Where a resource is proprietary or particularly valuable, it may be necessary to manage it so that it is only accessible to particular copies of the Harlequin RIP. Every license for the Harlequin RIP has a serial number (sometimes called a security number), which is usually associated with a particular security device (dongle) but sometimes with a network licensing daemon.

It is then possible to encrypt a PostScript language file containing sensitive definitions, such as the outlines for a composite font, according to a particular serial number, or to a particular OEM number so that it can only be run on a system with that serial number or OEM number. Encryption software is available from Harlequin by special arrangement.

The operator _hqxrun (in internaldict ; note the underscore) is used to decrypt a file and execute the contents (if a data file is required, the first part of the contents is a small stub of PostScript language, which determines what is to happen to the rest of it when the file is run). For fonts, this happens automatically if the file cannot be run in the usual way from a plain text file.

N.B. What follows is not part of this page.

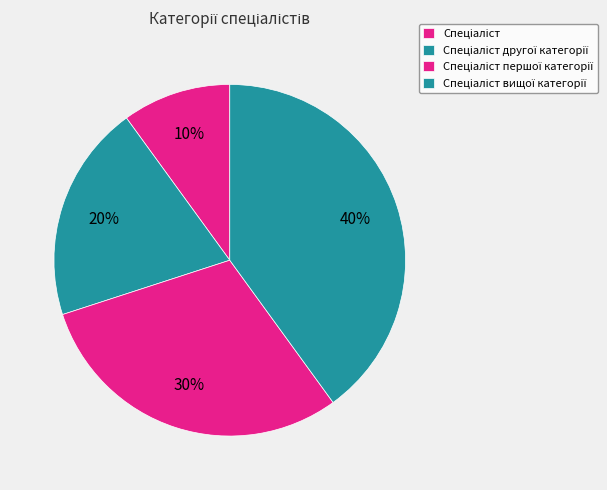

Do Спеціаліст вищої категорії and Спеціаліст together represent more than half of the pie?

No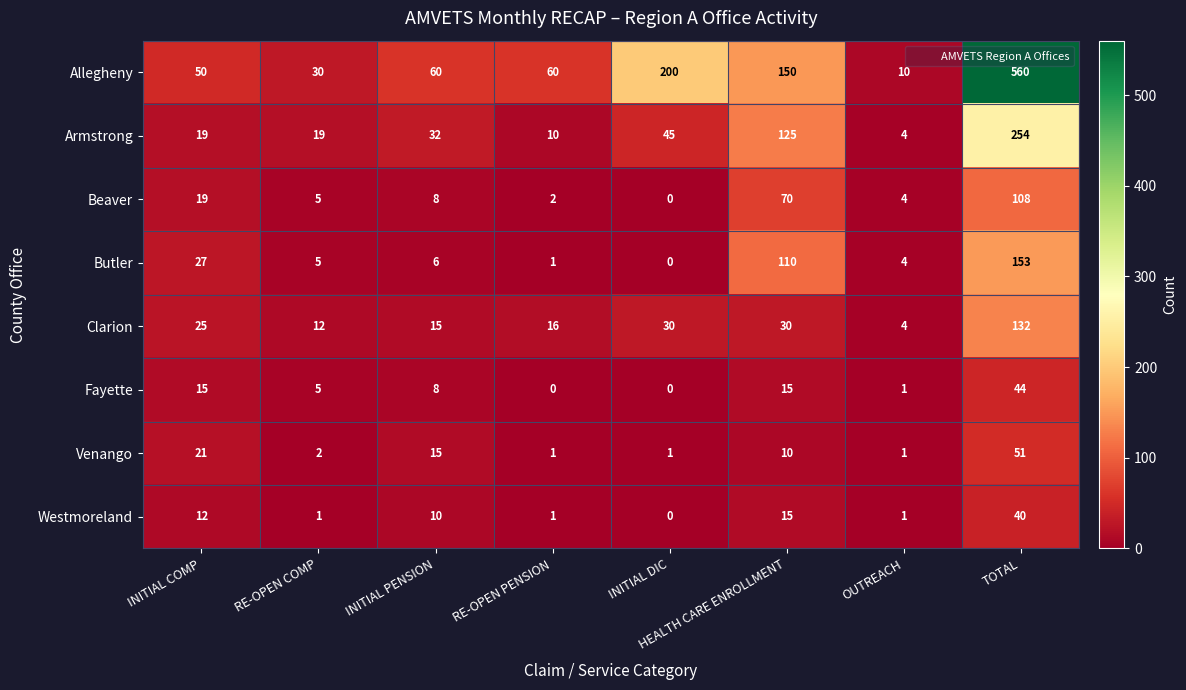

How many categories are shown in the chart?

8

The technique can be applied to any file, not just fonts. However, to be of significant value, the results of interpreting it must not be stored in PostScript VM; otherwise a simple PostScript language program can easily inspect the contents in memory after decryption. Fonts in the Harlequin RIP’s DLD format can be successfully protected because the outlines are interpreted internally and never stored in generally accessible PostScript-language memory. Another possibility is a proprietary image, but you would have to ensure that the image operator could not be redefined or shadowed (see Shadowop and operator redefinition) to catch the data produced by the encryption.

For protection from casual inspection, the eexec operator (see [TYPE1]) will usually be sufficient.